§ Document section
* * * * *
The 3 previous comments by starry, bookworm and beate are ways of addressing the issue, however, they aren't a solution for your MIL. Blanking her by denying her access to her son in my view isn't the best way forward (sorry guys but I don't think it is).
When I did the house clearance on my mum's house I found £3k in cash stashed around the place, my cousin found £6k in his Mum's house, all in cash, it seems to be a common theme with the older people to like to have a stash of cash in the house.
I've suggested it before but why can't care homes have a "Grey Pound" some sort of monopoly money with no value so they get the comfort of having a big bunch of notes but they have no value. If they get "lost" or "stolen" the staff can simply replace them.
If having a wad of cash is a comfort then depriving them of it doesn't add up to me, you wouldn't deprive them of anything else like a picture, a teddy bear or any other memento so why take away the "comfort blanket" of having some cash?
Personally I look for solutions and cutting off the phone calls might work for you but it won't help your MIL or the care home.
The desire to have some cash is as reasonable as "surrounding people with familiar thing" so much valued on here, to some people that is money it gives them a feeling of security. People may disagree but in your MIL's mind that is what she wants and so that is her reality, or just blank her, which to me is no solution (sorry).
K

I don't think anyone was suggesting denying her access to her son completely - just restricting access to a phone so that she could not bombard him. It is incredibly stressful to be phoned continually at very short intervals, particularly if the person is always agitated or obsessed about the same thing, and it is something that it is not in your power to do, or give them. E.g. the thousand pounds in the OP's case, or someone demanding to go 'home' to a house they haven't lived in for 50 years. OK, maybe the OP COULD supply a grand in cash but in a care home setting where so much gets hidden and ultimately lost, this would be just plain daft.

In our case we tried everything to stop my mother ringing my brother so often (there was always some obsession that was all in her head) but because of her short term memory issues, nothing ever worked. She simply was never aware that she had phoned him only ten or even five minutes previously, and many more times that day. And if anyone suggested that she was phoning far too often she would indignantly and very crossly deny it. To her, this was only the truth.
 

patsy56

Registered User
Jan 14, 2015
837
0
Fife Scotland
I've known homes where they have pretend money that looks real enough but isn't real and wouldn't be accepted in a shop at all. That's enough to pacify the residents who have money issues usually. Maybe try this and I hope it works

I was going to suggest this too. And welcome to TP Blythe
 

chrisdee

Registered User
Nov 23, 2014
171
0
Yorkshire
I have just had a thought - would writing her a cheque work? you could then cut the codes off the bottom to 'neuter it' she might like seeing her name on it. My Mum used to get very confused when we tried to explain bank statements to her - in the early stages of course. sorry if this is a silly idea.
 

Chemmy

Registered User
Nov 7, 2011
7,589
0
Yorkshire
i agree with restricting access to a phone. Your OH has rights too. No-one should put up with being harassed in that way

Photocopying banknotes is probably illegal but I think I'd have a go at that. Or how about this play money

http://www.ebay.co.uk/bhp/fake-money

Would she accept a phoney 'bank cheque' for £1000? Maybe suggest she keeps it hidden in her room or deposits it in the CH safe for safety until she gets an chance to deposit it?
* * * * *
§ Problem to work on
List every username that appears with a "Registered User" label in the forum thread.
* * * * *
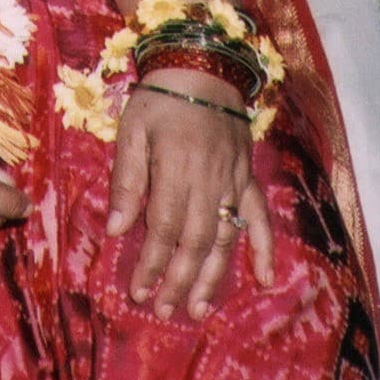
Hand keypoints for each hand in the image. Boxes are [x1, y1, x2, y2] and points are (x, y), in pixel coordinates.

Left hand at [107, 70, 273, 319]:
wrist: (204, 69)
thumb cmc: (160, 99)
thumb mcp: (131, 130)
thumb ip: (126, 180)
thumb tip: (115, 229)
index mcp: (175, 169)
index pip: (162, 228)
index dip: (151, 262)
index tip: (138, 290)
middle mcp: (208, 182)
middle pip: (194, 242)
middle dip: (177, 280)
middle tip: (162, 310)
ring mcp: (232, 182)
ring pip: (224, 239)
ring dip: (211, 277)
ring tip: (196, 309)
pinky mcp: (247, 179)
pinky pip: (260, 218)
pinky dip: (265, 248)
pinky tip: (264, 278)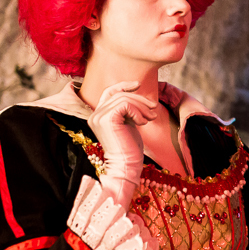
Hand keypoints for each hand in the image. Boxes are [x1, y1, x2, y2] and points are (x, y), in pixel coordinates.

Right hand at [87, 82, 157, 208]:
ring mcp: (99, 117)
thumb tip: (139, 96)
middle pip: (119, 94)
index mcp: (98, 115)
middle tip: (153, 108)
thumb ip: (127, 110)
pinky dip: (138, 112)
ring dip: (142, 107)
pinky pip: (126, 105)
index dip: (124, 85)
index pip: (109, 92)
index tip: (139, 84)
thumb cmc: (129, 148)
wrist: (126, 165)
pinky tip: (143, 123)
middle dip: (139, 98)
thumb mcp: (127, 124)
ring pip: (124, 99)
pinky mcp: (107, 119)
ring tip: (151, 118)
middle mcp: (95, 115)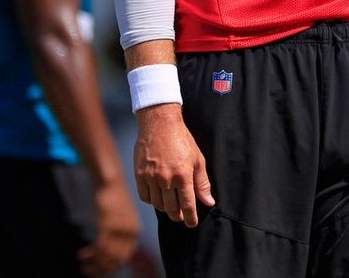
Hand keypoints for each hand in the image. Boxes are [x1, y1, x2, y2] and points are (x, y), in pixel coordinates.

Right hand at [77, 179, 140, 275]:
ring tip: (83, 266)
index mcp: (134, 233)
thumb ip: (121, 236)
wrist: (111, 182)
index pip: (124, 258)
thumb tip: (114, 256)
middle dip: (100, 269)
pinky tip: (81, 254)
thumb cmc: (115, 202)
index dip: (110, 268)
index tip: (98, 270)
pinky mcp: (107, 223)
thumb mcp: (122, 220)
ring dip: (93, 264)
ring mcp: (118, 228)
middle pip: (115, 260)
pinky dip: (90, 254)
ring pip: (106, 256)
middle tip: (87, 271)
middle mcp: (129, 232)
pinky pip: (100, 246)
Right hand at [133, 104, 214, 226]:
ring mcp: (151, 177)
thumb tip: (209, 202)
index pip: (188, 205)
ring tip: (171, 204)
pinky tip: (158, 196)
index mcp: (183, 175)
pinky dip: (152, 200)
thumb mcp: (197, 159)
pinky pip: (145, 196)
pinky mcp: (140, 175)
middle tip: (181, 216)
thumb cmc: (182, 140)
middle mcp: (166, 179)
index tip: (192, 224)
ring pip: (158, 204)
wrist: (159, 124)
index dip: (190, 218)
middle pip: (172, 209)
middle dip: (178, 216)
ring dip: (165, 208)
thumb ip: (202, 183)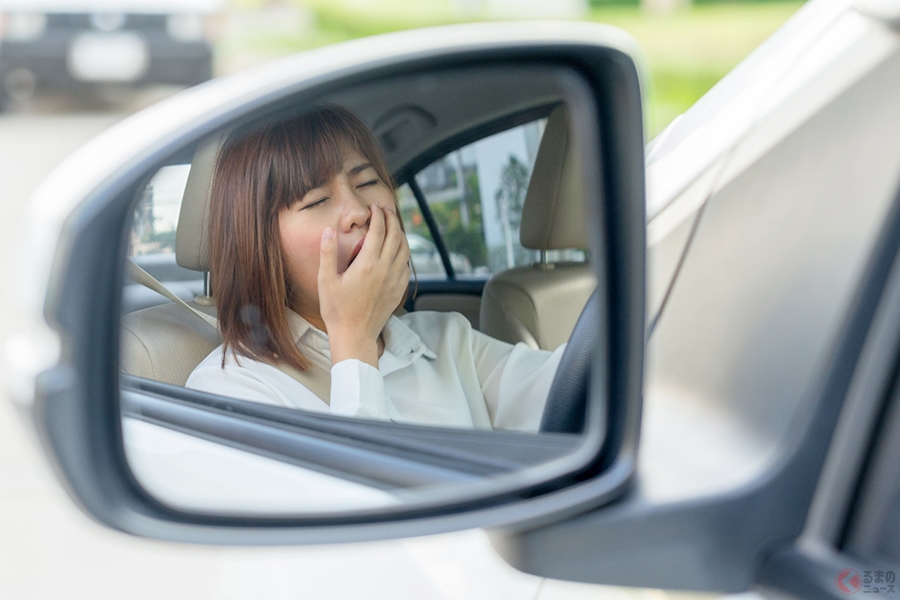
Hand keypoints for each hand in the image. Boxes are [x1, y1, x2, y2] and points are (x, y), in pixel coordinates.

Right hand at [317, 204, 409, 367]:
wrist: (355, 335)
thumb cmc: (337, 310)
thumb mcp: (326, 280)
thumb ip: (327, 253)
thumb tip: (328, 230)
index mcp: (368, 264)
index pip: (379, 230)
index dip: (378, 215)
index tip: (374, 207)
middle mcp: (386, 270)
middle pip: (396, 235)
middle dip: (392, 218)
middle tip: (385, 210)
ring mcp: (395, 280)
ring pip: (405, 249)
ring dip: (401, 233)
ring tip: (393, 225)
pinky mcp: (399, 290)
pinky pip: (406, 265)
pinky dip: (403, 252)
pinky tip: (396, 250)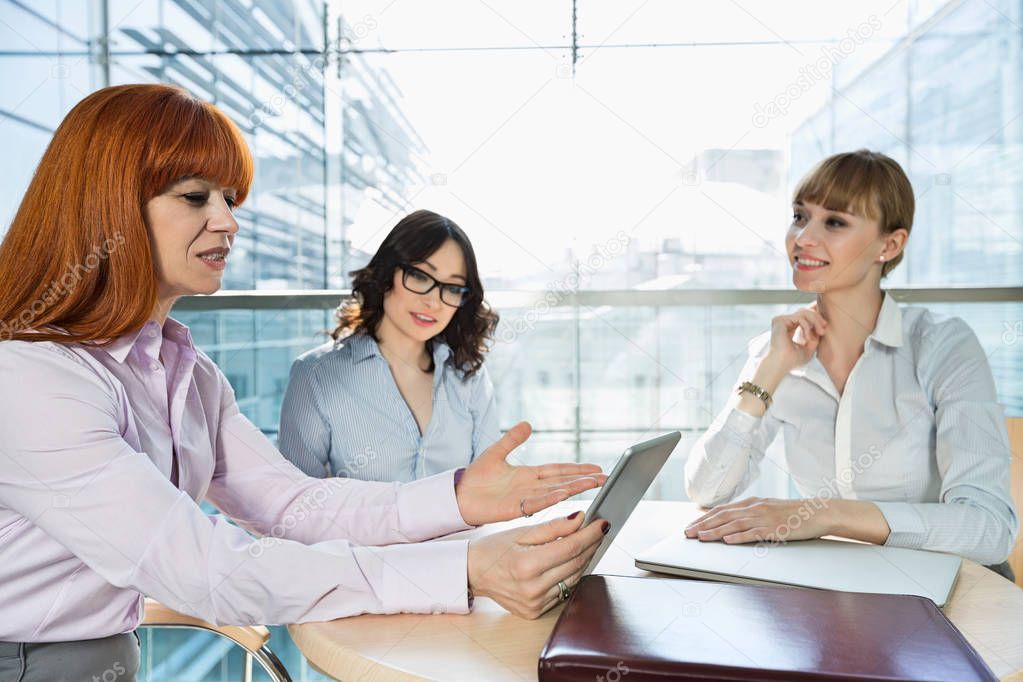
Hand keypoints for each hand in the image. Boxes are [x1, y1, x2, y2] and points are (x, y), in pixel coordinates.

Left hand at [455, 422, 606, 525]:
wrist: (458, 495)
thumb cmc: (476, 478)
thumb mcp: (496, 452)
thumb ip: (512, 439)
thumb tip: (528, 424)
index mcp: (528, 474)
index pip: (558, 470)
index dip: (577, 469)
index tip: (596, 469)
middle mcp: (531, 487)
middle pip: (563, 481)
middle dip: (584, 480)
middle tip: (606, 479)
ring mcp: (524, 498)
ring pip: (554, 492)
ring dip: (574, 488)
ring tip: (593, 485)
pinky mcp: (515, 508)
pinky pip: (536, 502)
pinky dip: (550, 498)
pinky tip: (563, 493)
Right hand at [467, 511, 608, 618]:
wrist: (473, 573)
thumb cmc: (494, 549)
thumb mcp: (522, 532)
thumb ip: (553, 527)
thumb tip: (580, 520)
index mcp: (527, 566)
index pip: (571, 547)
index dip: (590, 534)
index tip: (602, 523)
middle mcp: (533, 588)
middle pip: (576, 563)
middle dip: (591, 544)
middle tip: (598, 530)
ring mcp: (535, 603)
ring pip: (573, 578)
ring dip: (584, 559)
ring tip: (588, 543)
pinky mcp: (535, 611)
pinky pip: (563, 591)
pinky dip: (571, 575)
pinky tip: (572, 561)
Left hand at [683, 497, 828, 543]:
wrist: (818, 512)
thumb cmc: (793, 513)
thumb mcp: (768, 508)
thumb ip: (749, 513)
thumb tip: (730, 520)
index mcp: (752, 503)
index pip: (722, 510)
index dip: (705, 518)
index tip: (691, 526)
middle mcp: (755, 508)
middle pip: (724, 516)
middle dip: (704, 525)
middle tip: (688, 534)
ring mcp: (765, 518)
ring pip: (735, 525)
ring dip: (716, 532)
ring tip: (702, 538)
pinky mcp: (776, 529)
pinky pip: (755, 533)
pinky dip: (740, 537)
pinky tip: (728, 541)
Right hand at [764, 307, 827, 373]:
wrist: (781, 365)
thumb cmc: (792, 360)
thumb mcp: (809, 347)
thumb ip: (814, 335)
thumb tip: (822, 322)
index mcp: (789, 328)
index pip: (803, 316)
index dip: (815, 315)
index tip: (824, 325)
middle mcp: (784, 323)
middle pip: (804, 311)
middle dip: (817, 318)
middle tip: (823, 330)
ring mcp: (781, 321)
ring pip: (803, 312)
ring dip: (815, 322)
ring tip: (819, 333)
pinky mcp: (779, 321)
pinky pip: (799, 318)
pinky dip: (807, 327)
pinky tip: (806, 338)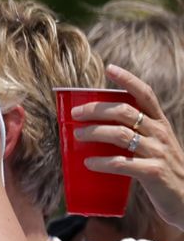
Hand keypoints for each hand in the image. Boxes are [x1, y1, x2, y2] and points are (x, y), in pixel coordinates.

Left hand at [75, 64, 183, 231]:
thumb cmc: (164, 173)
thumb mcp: (155, 148)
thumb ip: (135, 136)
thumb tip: (95, 130)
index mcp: (161, 124)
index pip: (146, 94)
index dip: (128, 79)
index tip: (109, 68)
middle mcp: (161, 134)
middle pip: (124, 111)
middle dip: (96, 109)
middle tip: (75, 114)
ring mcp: (158, 152)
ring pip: (120, 134)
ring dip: (93, 132)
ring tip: (77, 136)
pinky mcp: (154, 172)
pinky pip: (122, 163)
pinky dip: (101, 162)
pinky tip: (88, 163)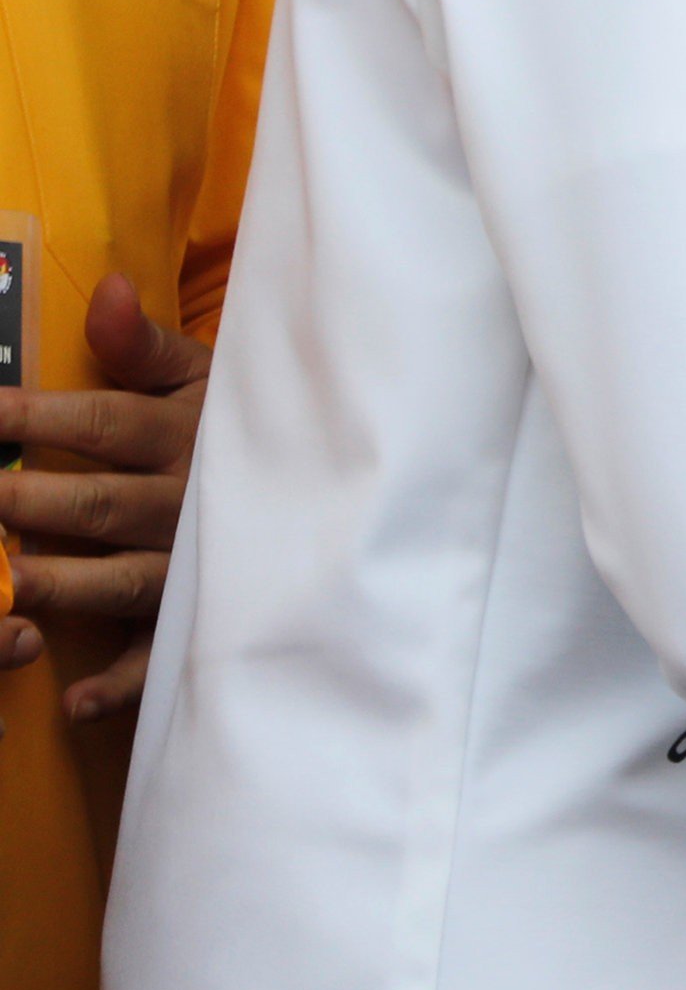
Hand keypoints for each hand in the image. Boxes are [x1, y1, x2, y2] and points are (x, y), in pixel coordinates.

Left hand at [0, 275, 207, 720]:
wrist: (348, 483)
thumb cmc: (250, 424)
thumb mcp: (206, 376)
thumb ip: (143, 344)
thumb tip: (105, 287)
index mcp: (186, 435)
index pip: (102, 422)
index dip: (32, 416)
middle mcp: (188, 503)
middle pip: (100, 504)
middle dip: (32, 502)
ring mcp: (196, 566)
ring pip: (123, 578)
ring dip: (66, 584)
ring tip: (12, 583)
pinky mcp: (201, 618)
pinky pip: (163, 656)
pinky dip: (122, 684)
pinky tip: (74, 702)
* * * * *
§ Result for this task
patsy56, chrisdee, Chemmy